Die türkische Wirtschaft ist in letzter Zeit in eine Krise geraten, der Wert der Lira ist gesunken und die Inflation so hoch wie nie zuvor, während selbst die weitaus reicheren Vereinigten Arabischen Emirate wissen, dass sie vom Öl wegkommen müssen, wenn die Welt grüner wird – und dass sie die Türkei als Kanal für den Handel in Asien nutzen könnten.
Beide scheinen sich bewusst zu sein, dass sie wichtige Handelspartner sind und von einem größeren Exportvolumen und den gestrafften Handelsabläufen, die sich aus einem Freihandelsabkommen ergeben könnten, erheblich profitieren könnten.
„Der Dialog und die Zusammenarbeit zwischen der Türkei und den Vereinigten Arabischen Emiraten sind von großer Bedeutung für den Frieden und die Stabilität in unserer gesamten Region“, sagte Präsident Erdogan diesen Monat in Dubai.
Vorteile eines Abkommens mit der Ukraine
Mittlerweile ist die Türkei sicherlich sehr daran interessiert, eine Einigung mit der Ukraine zu erzielen, da sie in einer Zeit wachsender Spannungen zwischen der Ukraine und Russland den Friedensstifter spielen möchte.

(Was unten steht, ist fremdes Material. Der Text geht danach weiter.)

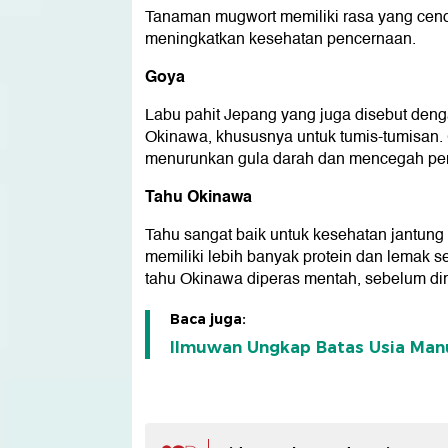
Tanaman mugwort memiliki rasa yang cendr
meningkatkan kesehatan pencernaan.
Goya
Labu pahit Jepang yang juga disebut den
Okinawa, khususnya untuk tumis-tumisan
menurunkan gula darah dan mencegah pen
Tahu Okinawa
Tahu sangat baik untuk kesehatan jantun
memiliki lebih banyak protein dan lemak s
tahu Okinawa diperas mentah, sebelum dir
Baca juga:
Ilmuwan Ungkap Batas Usia Manu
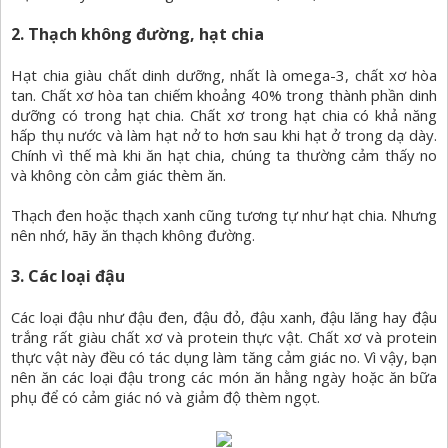
2. Thạch không đường, hạt chia
Hạt chia giàu chất dinh dưỡng, nhất là omega-3, chất xơ hòa
tan. Chất xơ hòa tan chiếm khoảng 40% trong thành phần dinh
dưỡng có trong hạt chia. Chất xơ trong hạt chia có khả năng
hấp thụ nước và làm hạt nở to hơn sau khi hạt ở trong dạ dày.
Chính vì thế mà khi ăn hạt chia, chúng ta thường cảm thấy no
và không còn cảm giác thèm ăn.
Thạch đen hoặc thạch xanh cũng tương tự như hạt chia. Nhưng
nên nhớ, hãy ăn thạch không đường.
3. Các loại đậu
Các loại đậu như đậu đen, đậu đỏ, đậu xanh, đậu lăng hay đậu
trắng rất giàu chất xơ và protein thực vật. Chất xơ và protein
thực vật này đều có tác dụng làm tăng cảm giác no. Vì vậy, bạn
nên ăn các loại đậu trong các món ăn hằng ngày hoặc ăn bữa
phụ để có cảm giác nó và giảm độ thèm ngọt.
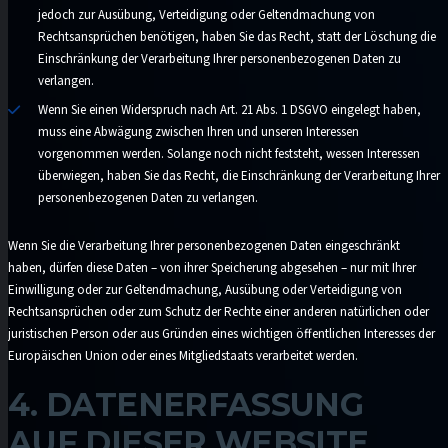
jedoch zur Ausübung, Verteidigung oder Geltendmachung von
Rechtsansprüchen benötigen, haben Sie das Recht, statt der Löschung die
Einschränkung der Verarbeitung Ihrer personenbezogenen Daten zu
verlangen.
Wenn Sie einen Widerspruch nach Art. 21 Abs. 1 DSGVO eingelegt haben,
muss eine Abwägung zwischen Ihren und unseren Interessen
vorgenommen werden. Solange noch nicht feststeht, wessen Interessen
überwiegen, haben Sie das Recht, die Einschränkung der Verarbeitung Ihrer
personenbezogenen Daten zu verlangen.
Wenn Sie die Verarbeitung Ihrer personenbezogenen Daten eingeschränkt
haben, dürfen diese Daten – von ihrer Speicherung abgesehen – nur mit Ihrer
Einwilligung oder zur Geltendmachung, Ausübung oder Verteidigung von
Rechtsansprüchen oder zum Schutz der Rechte einer anderen natürlichen oder
juristischen Person oder aus Gründen eines wichtigen öffentlichen Interesses der
Europäischen Union oder eines Mitgliedstaats verarbeitet werden.
4. DATENERFASSUNG
AUF DIESER WEBSITE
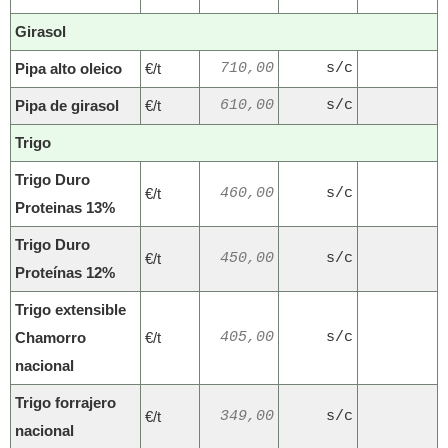
Girasol
Pipa alto oleico
€/t
710,00
s/c
Pipa de girasol
€/t
610,00
s/c
Trigo
Trigo Duro
€/t
460,00
s/c
Proteinas 13%
Trigo Duro
€/t
450,00
s/c
Proteínas 12%
Trigo extensible
Chamorro
€/t
405,00
s/c
nacional
Trigo forrajero
€/t
349,00
s/c
nacional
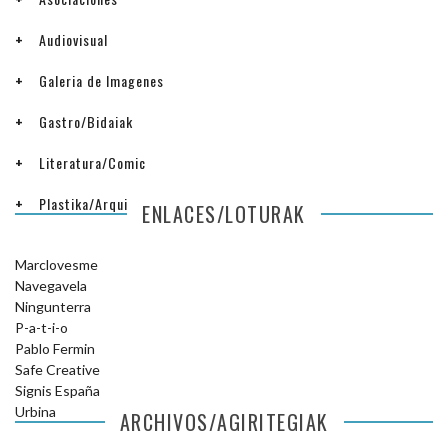
Audiovisual
Galeria de Imagenes
Gastro/Bidaiak
Literatura/Comic
Plastika/Arquitectura
ENLACES/LOTURAK
Marclovesme
Navegavela
Ningunterra
P-a-t-i-o
Pablo Fermin
Safe Creative
Signis España
Urbina
ARCHIVOS/AGIRITEGIAK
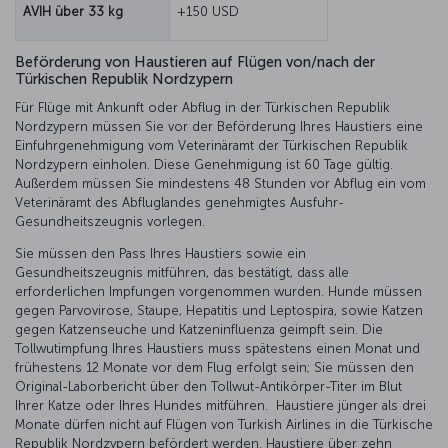
AVIH über 33 kg
+150 USD
Beförderung von Haustieren auf Flügen von/nach der
Türkischen Republik Nordzypern
Für Flüge mit Ankunft oder Abflug in der Türkischen Republik
Nordzypern müssen Sie vor der Beförderung Ihres Haustiers eine
Einfuhrgenehmigung vom Veterinäramt der Türkischen Republik
Nordzypern einholen. Diese Genehmigung ist 60 Tage gültig.
Außerdem müssen Sie mindestens 48 Stunden vor Abflug ein vom
Veterinäramt des Abfluglandes genehmigtes Ausfuhr-
Gesundheitszeugnis vorlegen.
Sie müssen den Pass Ihres Haustiers sowie ein
Gesundheitszeugnis mitführen, das bestätigt, dass alle
erforderlichen Impfungen vorgenommen wurden. Hunde müssen
gegen Parvovirose, Staupe, Hepatitis und Leptospira, sowie Katzen
gegen Katzenseuche und Katzeninfluenza geimpft sein. Die
Tollwutimpfung Ihres Haustiers muss spätestens einen Monat und
frühestens 12 Monate vor dem Flug erfolgt sein; Sie müssen den
Original-Laborbericht über den Tollwut-Antikörper-Titer im Blut
Ihrer Katze oder Ihres Hundes mitführen. Haustiere jünger als drei
Monate dürfen nicht auf Flügen von Turkish Airlines in die Türkische
Republik Nordzypern befördert werden. Haustiere über zehn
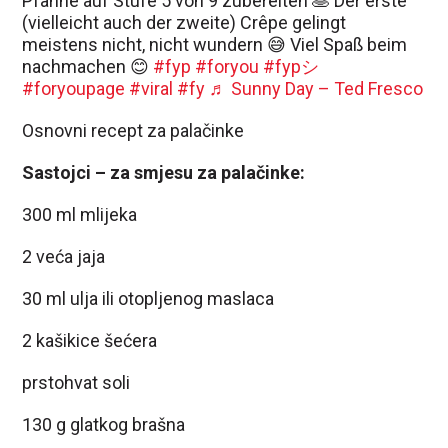
Pfanne auf Stufe 5 von 9 zubereiten 🥞 Der erste
(vielleicht auch der zweite) Crêpe gelingt
meistens nicht, nicht wundern 😅 Viel Spaß beim
nachmachen 😊
#fyp
#foryou
#fypシ
#foryoupage
#viral
#fy
♬ Sunny Day – Ted Fresco
Osnovni recept za palačinke
Sastojci – za smjesu za palačinke:
300 ml mlijeka
2 veća jaja
30 ml ulja ili otopljenog maslaca
2 kašikice šećera
prstohvat soli
130 g glatkog brašna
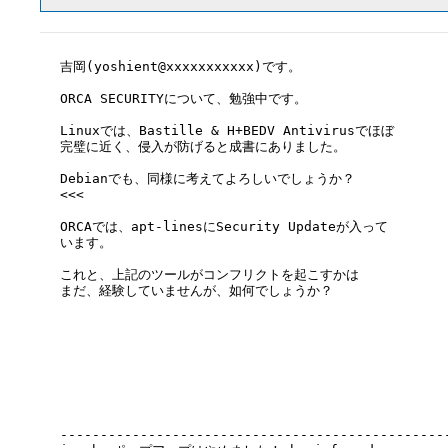
吉岡(yoshient@xxxxxxxxxxx)です。

ORCA SECURITYについて、勉強中です。

Linuxでは、Bastille & H+BEDV Antivirusでほぼ

完璧に近く、侵入が防げると成書にありました。

Debianでも、同様に考えてよろしいでしょうか？

<<<

ORCAでは、apt-linesにSecurity Updateが入って

います。

これと、上記のツールがコンフリクトを起こすかは

まだ、経験していませんが、如何でしょうか？

-------------------------------------------------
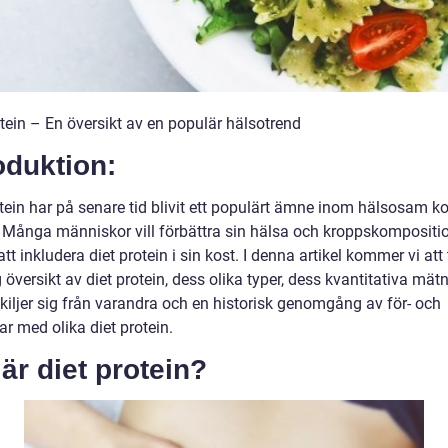
tein – En översikt av en populär hälsotrend
oduktion:
otein har på senare tid blivit ett populärt ämne inom hälsosam k
. Många människor vill förbättra sin hälsa och kroppskompositi
t inkludera diet protein i sin kost. I denna artikel kommer vi att
 översikt av diet protein, dess olika typer, dess kvantitativa mätn
kiljer sig från varandra och en historisk genomgång av för- och
r med olika diet protein.
är diet protein?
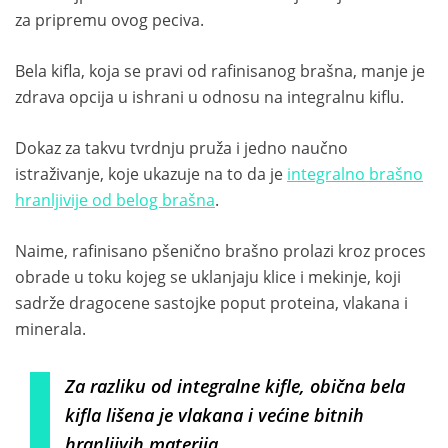
za pripremu ovog peciva.
Bela kifla, koja se pravi od rafinisanog brašna, manje je
zdrava opcija u ishrani u odnosu na integralnu kiflu.
Dokaz za takvu tvrdnju pruža i jedno naučno
istraživanje, koje ukazuje na to da je
integralno brašno
hranljivije od belog brašna
.
Naime, rafinisano pšenično brašno prolazi kroz proces
obrade u toku kojeg se uklanjaju klice i mekinje, koji
sadrže dragocene sastojke poput proteina, vlakana i
minerala.
Za razliku od integralne kifle, obična bela
kifla lišena je vlakana i većine bitnih
hranljivih materija.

Die Türkei ist mit ihrem Schwarzmeer-Nachbarn in der Rüstungsindustrie verbunden, da sie in der Vergangenheit Teil des Osmanischen Reiches war.
Die Türkei ist jedoch auch auf Russland als wichtigen Energielieferanten angewiesen, ganz zu schweigen von den Einnahmen aus dem Tourismus. Aus diesen Gründen hat die Türkei darauf geachtet, ihre Beziehungen zu Russlands Präsident Putin aufrechtzuerhalten (auch wenn selbst dies aufgrund der jüngsten militärischen Aktivitäten Russlands auf die Probe gestellt werden könnte).
Die Entwicklung kleinerer bilateraler Abkommen liegt im Interesse der Ukraine, da die NATO-Mitgliedschaft wohl noch lange auf sich warten lässt.
Oleh Nikolenko, ein Sprecher des ukrainischen Außenministeriums, erklärte gegenüber Politico: „In der Zwischenzeit schaffen wir kleinere, mobile, flexible und effiziente Allianzen, die uns helfen, unsere Bedürfnisse, auch im Bereich der Sicherheit, zu erfüllen.“
Der Türkei ist bewusst, dass dies eine schwierige Zeit für ihre Wirtschaft ist, und scheint die potenziellen Vorteile erkannt zu haben, die eine Zusammenarbeit mit anderen Ländern und der Bau von Brücken in Zukunft haben könnten. Es könnte daher sein, dass sich das Land bald um weitere Freihandelsabkommen bemühen wird.